Information shown:
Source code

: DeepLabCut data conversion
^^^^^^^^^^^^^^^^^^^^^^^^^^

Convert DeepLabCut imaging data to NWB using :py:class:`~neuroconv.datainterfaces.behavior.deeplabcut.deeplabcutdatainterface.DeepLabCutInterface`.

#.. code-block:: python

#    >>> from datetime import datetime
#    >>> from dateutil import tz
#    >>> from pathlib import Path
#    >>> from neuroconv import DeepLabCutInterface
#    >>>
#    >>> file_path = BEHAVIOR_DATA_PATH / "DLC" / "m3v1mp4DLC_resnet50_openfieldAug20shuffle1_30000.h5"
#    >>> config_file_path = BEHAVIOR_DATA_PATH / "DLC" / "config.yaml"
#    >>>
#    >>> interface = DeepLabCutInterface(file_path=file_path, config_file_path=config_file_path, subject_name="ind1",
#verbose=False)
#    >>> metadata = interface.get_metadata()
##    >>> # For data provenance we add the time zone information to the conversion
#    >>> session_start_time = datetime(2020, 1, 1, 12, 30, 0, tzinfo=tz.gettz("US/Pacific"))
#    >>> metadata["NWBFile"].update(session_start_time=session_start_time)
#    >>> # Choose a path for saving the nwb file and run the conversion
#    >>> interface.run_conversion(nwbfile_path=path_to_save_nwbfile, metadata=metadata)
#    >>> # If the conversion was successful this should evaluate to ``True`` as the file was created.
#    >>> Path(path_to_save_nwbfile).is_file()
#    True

Directive: Lines before the one containing "neuroconv import DeepLabCutInterface" are not wanted; please set down that line and every line after it through the end of the material, exactly.

Written solution:
#    >>> from neuroconv import DeepLabCutInterface
#    >>>
#    >>> file_path = BEHAVIOR_DATA_PATH / "DLC" / "m3v1mp4DLC_resnet50_openfieldAug20shuffle1_30000.h5"
#    >>> config_file_path = BEHAVIOR_DATA_PATH / "DLC" / "config.yaml"
#    >>>
#    >>> interface = DeepLabCutInterface(file_path=file_path, config_file_path=config_file_path, subject_name="ind1",
#verbose=False)
#    >>> metadata = interface.get_metadata()
##    >>> # For data provenance we add the time zone information to the conversion
#    >>> session_start_time = datetime(2020, 1, 1, 12, 30, 0, tzinfo=tz.gettz("US/Pacific"))
#    >>> metadata["NWBFile"].update(session_start_time=session_start_time)
#    >>> # Choose a path for saving the nwb file and run the conversion
#    >>> interface.run_conversion(nwbfile_path=path_to_save_nwbfile, metadata=metadata)
#    >>> # If the conversion was successful this should evaluate to ``True`` as the file was created.
#    >>> Path(path_to_save_nwbfile).is_file()
#    True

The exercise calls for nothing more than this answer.